In risk-averse B2B markets, supplier credibility is a key distinguishing factor. This post suggests four ways a business can use content to build credibility in B2B markets.
Four factors that influence the credibility of a supplier are:
- Social proof.
- The quality of information delivered.
- Presence in the marketplace.
We discuss each in turn below:
Robert Cialdini (among others) noted the concept of social proof. It states “one means we use to determine what is correct is to determine what others think is correct”. Case studies and testimonials are powerful weapons in the battle to increase credibility in B2B markets.
Content As A Retention Tool
Research shows that >60% of customers that leave a business do so simply because they do not feel valued and/or the supplier does not communicate with them regularly. Delivering relevant information aids customer retention and makes a supplier more trustworthy.
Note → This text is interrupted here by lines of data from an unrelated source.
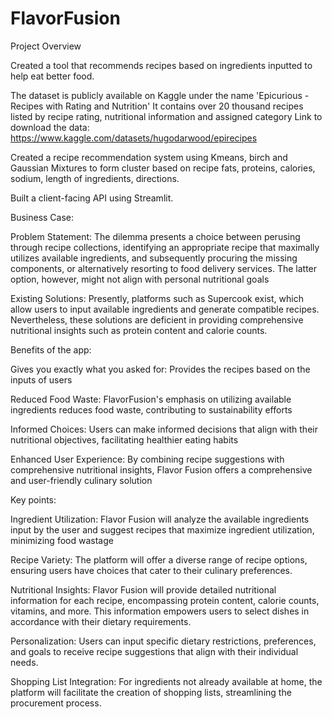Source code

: # FlavorFusion

Project Overview

Created a tool that recommends recipes based on ingredients inputted to help eat better food.

The dataset is publicly available on Kaggle under the name 'Epicurious - Recipes with Rating and Nutrition' It contains over 20 thousand recipes listed by recipe rating, nutritional information and assigned category Link to download the data: https://www.kaggle.com/datasets/hugodarwood/epirecipes

Created a recipe recommendation system using Kmeans, birch and Gaussian Mixtures to form cluster based on recipe fats, proteins, calories, sodium, length of ingredients, directions.

Built a client-facing API using Streamlit.


Business Case:

Problem Statement: The dilemma presents a choice between perusing through recipe collections, identifying an appropriate recipe that maximally utilizes available ingredients, and subsequently procuring the missing components, or alternatively resorting to food delivery services. The latter option, however, might not align with personal nutritional goals

Existing Solutions: Presently, platforms such as Supercook exist, which allow users to input available ingredients and generate compatible recipes. Nevertheless, these solutions are deficient in providing comprehensive nutritional insights such as protein content and calorie counts.


Benefits of the app:

Gives you exactly what you asked for: Provides the recipes based on the inputs of users

Reduced Food Waste: FlavorFusion's emphasis on utilizing available ingredients reduces food waste, contributing to sustainability efforts

Informed Choices: Users can make informed decisions that align with their nutritional objectives, facilitating healthier eating habits

Enhanced User Experience: By combining recipe suggestions with comprehensive nutritional insights, Flavor Fusion offers a comprehensive and user-friendly culinary solution


Key points:

Ingredient Utilization: Flavor Fusion will analyze the available ingredients input by the user and suggest recipes that maximize ingredient utilization, minimizing food wastage

Recipe Variety: The platform will offer a diverse range of recipe options, ensuring users have choices that cater to their culinary preferences.

Nutritional Insights: Flavor Fusion will provide detailed nutritional information for each recipe, encompassing protein content, calorie counts, vitamins, and more. This information empowers users to select dishes in accordance with their dietary requirements.

Personalization: Users can input specific dietary restrictions, preferences, and goals to receive recipe suggestions that align with their individual needs.

Shopping List Integration: For ingredients not already available at home, the platform will facilitate the creation of shopping lists, streamlining the procurement process.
In B2B markets, members of the purchasing decision-making team are more likely to seek out the content they need than to wait for a supplier to push it their way. If the decision-makers trusted sources of information carry relevant information on the supplier it can boost the trustworthiness of that business.
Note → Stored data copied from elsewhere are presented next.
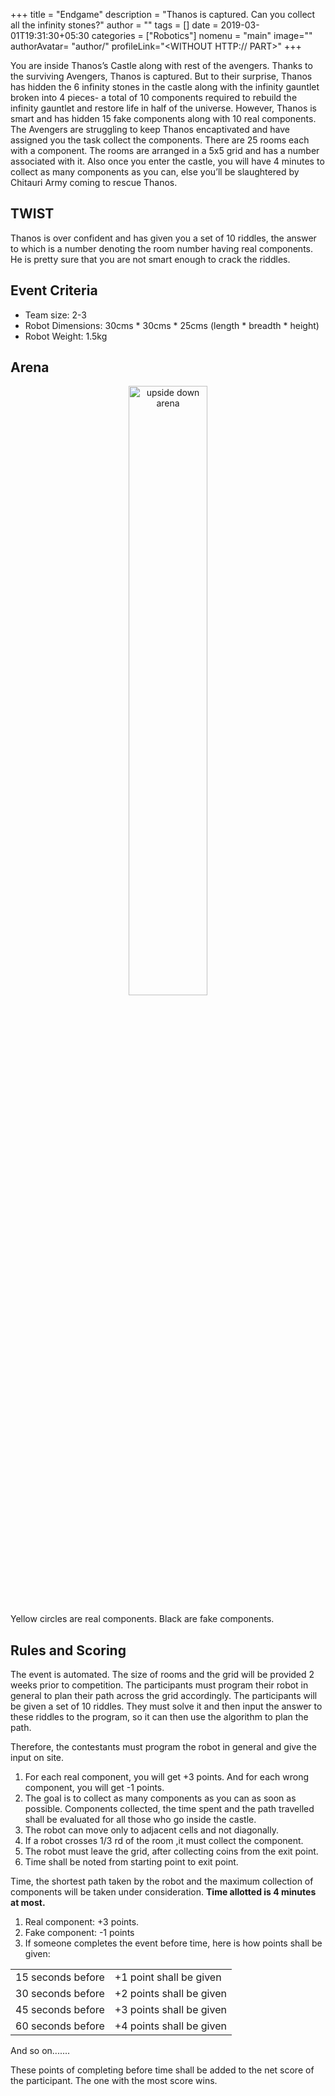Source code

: +++
title = "Endgame"
description = "Thanos is captured. Can you collect all the infinity stones?"
author = ""
tags = []
date = 2019-03-01T19:31:30+05:30
categories = ["Robotics"]
nomenu = "main"
image="<BACKGROUND IMAGE FOR YOUR POST>"
authorAvatar= "author/<YOUR AVATAR>"
profileLink="<WITHOUT HTTP:// PART>"
+++

You are inside Thanos’s Castle along with rest of the avengers. Thanks to the surviving Avengers, Thanos is
captured. But to their surprise, Thanos has hidden the 6 infinity stones in the castle along with the infinity
gauntlet broken into 4 pieces- a total of 10 components required to rebuild the infinity gauntlet and
restore life in half of the universe. However, Thanos is smart and has hidden 15 fake components along
with 10 real components. The Avengers are struggling to keep Thanos encaptivated and have assigned you
the task collect the components.
There are 25 rooms each with a component. The rooms are arranged in a 5x5 grid and has a number
associated with it. Also once you enter the castle, you will have 4 minutes to collect as many components
as you can, else you’ll be slaughtered by Chitauri Army coming to rescue Thanos.

## TWIST
Thanos is over confident and has given you a set of 10 riddles, the answer to which is a number denoting
the room number having real components. He is pretty sure that you are not smart enough to crack the
riddles.

## Event Criteria
- Team size: 2-3
- Robot Dimensions: 30cms * 30cms * 25cms (length * breadth * height)
- Robot Weight: 1.5kg

## Arena

<p align="center">
	<img style="width: 50%" alt="upside down arena" src="/images/Screeenshot_from_2019-03-14_15-16-51.png"></img>
</p>

Yellow circles are real components. Black are fake components.

## Rules and Scoring

The event is automated. The size of rooms and the grid will be provided 2 weeks prior to competition. The
participants must program their robot in general to plan their path across the grid accordingly.
The participants will be given a set of 10 riddles. They must solve it and then input the answer to these
riddles to the program, so it can then use the algorithm to plan the path.

Therefore, the contestants must program the robot in general and give the input on site.

1. For each real component, you will get +3 points. And for each wrong component, you will get -1 points.
2. The goal is to collect as many components as you can as soon as possible. Components collected, the time spent and the path travelled shall be evaluated for all those who go inside the castle.
3. The robot can move only to adjacent cells and not diagonally.
4. If a robot crosses 1/3 rd of the room ,it must collect the component.
5. The robot must leave the grid, after collecting coins from the exit point.
6. Time shall be noted from starting point to exit point.

Time, the shortest path taken by the robot and the maximum collection of components will be taken under
consideration. **Time allotted is 4 minutes at most.**

1. Real component: +3 points.
2. Fake component: -1 points
3. If someone completes the event before time, here is how points shall be given:

|                   |                          |
|-------------------|--------------------------|
| 15 seconds before | +1 point  shall be given |
| 30 seconds before | +2 points shall be given |
| 45 seconds before | +3 points shall be given |
| 60 seconds before | +4 points shall be given |

And so on.......

These points of completing before time shall be added to the net score of the participant. The one with the
most score wins.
Content To Build The Brand
What a business stands for, and the way it interfaces with customers are key parts of its brand. Several research papers show a direct relationship between a positive brand image and the credibility of a B2B supplier.
It takes time and effort to build a brand. The message must be consistent across all content and promotional activity. A business must live up to its brand promise.
Content Builds Market Presence
A B2B supplier that has a low market profile is likely to lose ground to its competitors. Regularly delivering quality content is an effective way to stay front of mind with potential customers. Content can be delivered online, but it is important to remember outbound (advertising, literature, exhibitions etc.) still has a place.
Building Personal Relationships
Personal relationships may not be content-related but are included as a reminder of their importance. A poor service experience can destroy trust in an instant. Any company personnel a customer may deal with can have a positive (or negative) impact on the business credibility.
Knowledgeable employees who deliver good service build the brand and deliver a positive experience. It can take months, often years, to build credibility in B2B markets. That credibility and trust can be destroyed in an instant by a poor service or a negative employee experience.
All the tools a business needs to stay in touch are readily available, they are cheap and easy to use. There is no excuse for a business to fail to stay in touch with its customers. Content is the fuel for the ongoing communication process.